Expérimentarium de physique

Analyseur de Koenig
L'analyseur du timbre d'un son de l'XP

Les caves de l’Expérimentarium de physique révèlent leurs précieux trésors aux plus courageux. Voici la petite histoire de l’un d’entre eux, exhumé il y a peu. Il s’agit d’un extraordinaire instrument de démonstration de phonétique expérimentale, mêlant fonte de fer, laiton, caoutchouc, verre, noyer et bronze, issu des ateliers de Rudolph Koenig en 1880 à Paris.

Bien avant que les logiciels de téléconférence filtrent l’agitation de nos enfants qui, en distanciel, risquent de perturber nos réunions, il fallut distinguer une parole d’un bruit.

Avant d’être à même d’augmenter les basses qui nous font tant vibrer, il fallut analyser un son complexe, pour distinguer les notes graves des notes plus aiguës.

Décomposition du son Décomposer un son est élémentaire aujourd’hui : il suffit de chanter dans un micro (celui de votre smartphone par exemple) pour voir virevolter l’intensité des différentes fréquences – ou notes – émises à l’écran (via l’App ad hoc).
Votre console préférée sait que vous chantez juste car elle a reconnu votre « la ».





Rudolph Koenig Il était une fois, un certain Rudolph Koenig (1832-1901) qui avait voulu réaliser cette analyse spectrale du son et la rendre visible. Avant l’électronique.

Mère musicienne et père physicien, reproduction oblige, Koenig s’est pris de passion pour la recherche en acoustique expérimentale. Il s’est vu évoluer vers une carrière de fabricant d’instruments s’y rapportant, recueillant les plus grands honneurs lors des fameuses Expositions universelles de Londres en 1862 et de Paris en 1868.







Sphères de von Helmoltz Il collaborait avec Hermann von Helmoltz (1821-1894) dans le cadre de l’étude de la parole et de la perception des sons. Von Helmoltz utilisait de jolies sphères en laiton pour faire résonner les sons (au lieu de souffler dans des bouteilles, comme c’est plus courant dans le folklore local). Tout comme la bouteille presque pleine sonne plus aigu que la bouteille presque vide (car cette dernière offre un volume de résonance plus important), tout comme le violon est plus aigu que le violoncelle, ces jolies sphères résonnaient à différentes notes en fonction de leur taille : plus la sphère est grosse, plus la note qui la fait résonner est grave. En utilisant une collection de ces « résonateurs de Helmoltz », nous avions donc déjà de quoi séparer les différentes notes d’un son complexe.

▬▬▬▬▬▬▬▬▬▬

- Consigne 1 -
Pouvez-vous présenter sous forme de liste le paragraphe commençant par « Mère musicienne et père physicien » du texte sur l'analyseur de Koenig, en gardant ses faits principaux ?
- Consigne 2 -
Quels sont tous les matériaux qui composent l'instrument de démonstration décrit dans le texte sur l'analyseur de Koenig ?
- Consigne 3 -
Pouvez-vous reprendre le texte sur l'analyseur de Koenig là où il s'arrête et le poursuivre ?

Entrées du jeu de données:
▬▬▬▬▬▬▬▬▬▬

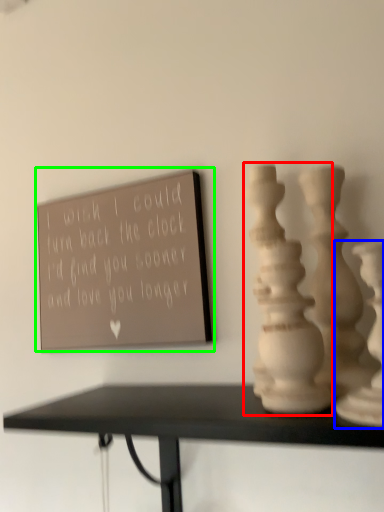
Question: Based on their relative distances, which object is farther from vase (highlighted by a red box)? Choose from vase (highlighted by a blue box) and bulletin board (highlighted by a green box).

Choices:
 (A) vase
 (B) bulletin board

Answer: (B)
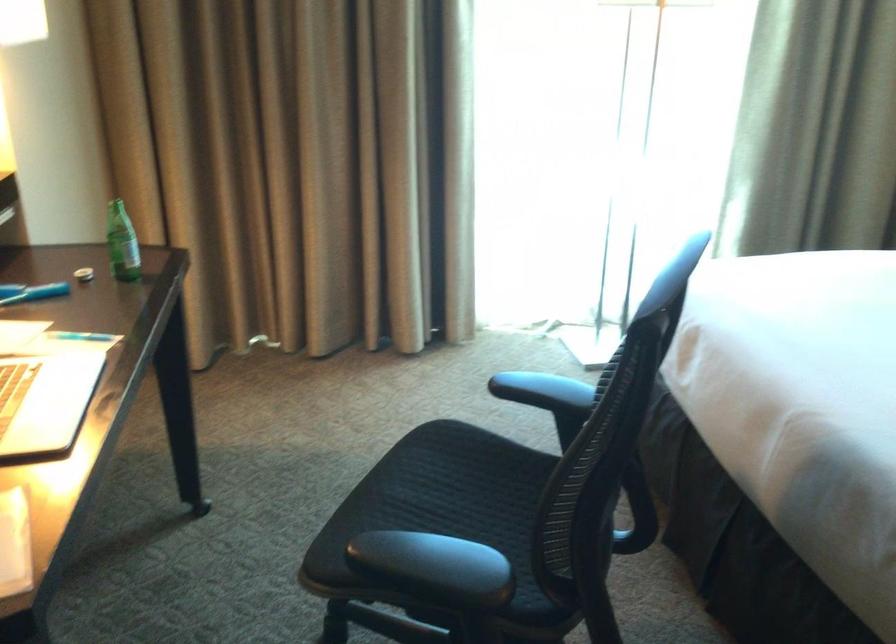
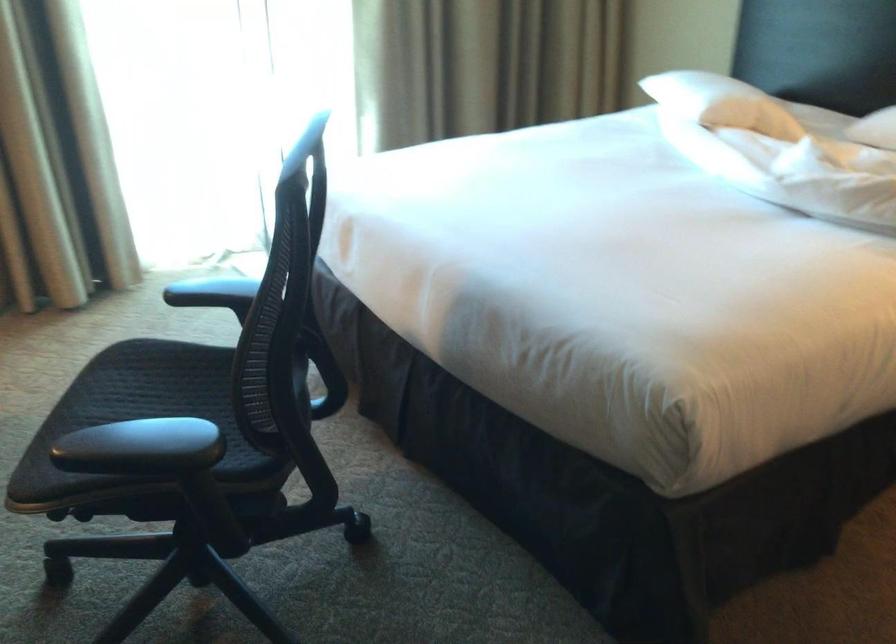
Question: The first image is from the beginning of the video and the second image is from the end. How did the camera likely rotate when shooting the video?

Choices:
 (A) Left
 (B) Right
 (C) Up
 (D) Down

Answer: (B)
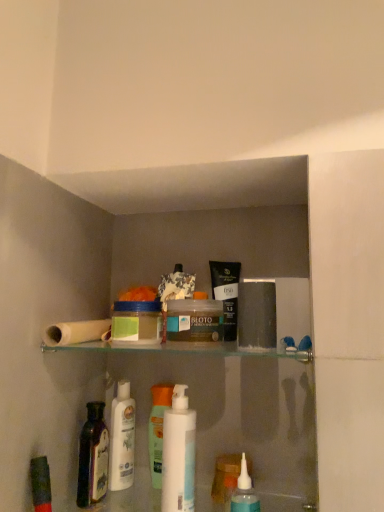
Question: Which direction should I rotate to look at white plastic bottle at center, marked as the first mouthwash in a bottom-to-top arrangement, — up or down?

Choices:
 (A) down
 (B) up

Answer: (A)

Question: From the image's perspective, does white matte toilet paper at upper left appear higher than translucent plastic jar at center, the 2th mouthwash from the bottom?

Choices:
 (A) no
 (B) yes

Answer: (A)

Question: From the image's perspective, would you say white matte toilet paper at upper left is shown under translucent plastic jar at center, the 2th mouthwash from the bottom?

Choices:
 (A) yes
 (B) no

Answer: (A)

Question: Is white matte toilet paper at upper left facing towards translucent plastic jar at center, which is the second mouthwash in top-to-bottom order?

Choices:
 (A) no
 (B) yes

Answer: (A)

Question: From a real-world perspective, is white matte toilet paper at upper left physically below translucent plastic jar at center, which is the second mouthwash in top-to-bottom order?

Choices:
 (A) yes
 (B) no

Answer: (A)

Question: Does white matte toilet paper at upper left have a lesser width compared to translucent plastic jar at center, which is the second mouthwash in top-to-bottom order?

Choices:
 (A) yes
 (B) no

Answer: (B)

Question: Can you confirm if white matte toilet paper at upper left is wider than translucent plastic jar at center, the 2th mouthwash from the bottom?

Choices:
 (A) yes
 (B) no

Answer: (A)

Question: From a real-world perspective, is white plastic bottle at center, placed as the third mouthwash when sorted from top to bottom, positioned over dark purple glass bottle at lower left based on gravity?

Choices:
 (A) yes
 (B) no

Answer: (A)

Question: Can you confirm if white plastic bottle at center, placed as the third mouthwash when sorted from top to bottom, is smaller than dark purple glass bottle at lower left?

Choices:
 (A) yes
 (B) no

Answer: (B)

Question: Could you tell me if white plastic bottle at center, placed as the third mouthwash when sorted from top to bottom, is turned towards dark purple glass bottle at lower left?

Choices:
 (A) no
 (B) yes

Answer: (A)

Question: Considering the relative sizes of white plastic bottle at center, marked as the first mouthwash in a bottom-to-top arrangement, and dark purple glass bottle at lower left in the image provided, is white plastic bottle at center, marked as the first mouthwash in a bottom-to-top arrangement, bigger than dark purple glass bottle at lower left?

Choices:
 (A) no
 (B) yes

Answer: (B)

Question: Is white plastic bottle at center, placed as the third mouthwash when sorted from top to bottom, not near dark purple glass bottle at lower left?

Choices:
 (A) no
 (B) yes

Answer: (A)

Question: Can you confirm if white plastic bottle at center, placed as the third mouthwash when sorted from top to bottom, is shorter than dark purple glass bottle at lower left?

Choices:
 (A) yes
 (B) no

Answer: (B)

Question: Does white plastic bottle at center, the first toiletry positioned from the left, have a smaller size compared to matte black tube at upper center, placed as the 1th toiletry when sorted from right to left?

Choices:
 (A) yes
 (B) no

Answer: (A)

▬▬▬▬▬▬▬▬▬▬

- Résultat attendu 1 -
- Mère musicienne, père physicien.
- Passion de Koenig pour la recherche en acoustique expérimentale.
- Carrière de fabricant d'instruments liés à ce domaine.
- Plus grands honneurs aux Expositions universelles de Londres (1862) et de Paris (1868).

- Résultat attendu 2 -
- Fonte de fer
- Laiton
- Caoutchouc
- Verre
- Noyer
- Bronze

- Résultat attendu 3 -
Mais comment les voir ?

Schéma dispositif Koenig Koenig relia chacun des résonateurs à une capsule manométrique à flamme : du côté connecté au résonateur (D), l’air est mis en vibration lorsqu’un son excite le résonateur à sa fréquence de prédilection. Cet air fait à son tour vibrer une membrane (C), de l’autre côté de laquelle se trouvent une arrivée de gaz (A) et un brûleur (B). La membrane transmet la vibration au gaz, ce qui fait vibrer la flamme qu’il alimente !

Petit souci : si notre oreille est sensible à des vibrations oscillant de 20 à 20 000 fois par seconde, ce sont des fréquences largement supérieures à ce que la persistance rétinienne nous permet de distinguer. Notre œil ne peut percevoir des vibrations aussi rapides de la flamme.

Il fallut par conséquent ajouter un miroir tournant qui jouerait le rôle de stroboscope pour ralentir ce mouvement à nos yeux.

image du son C’est alors que des flammes ont dansé au son de voyelles chantées par Koenig, tandis qu’elles étaient reproduites par des peintres et que les tourneurs de miroirs se gonflaient les biceps sans haltères. Et nous voilà quelques 150 ans plus tard à pourvoir en admirer les images.




Merci Mr Koenig !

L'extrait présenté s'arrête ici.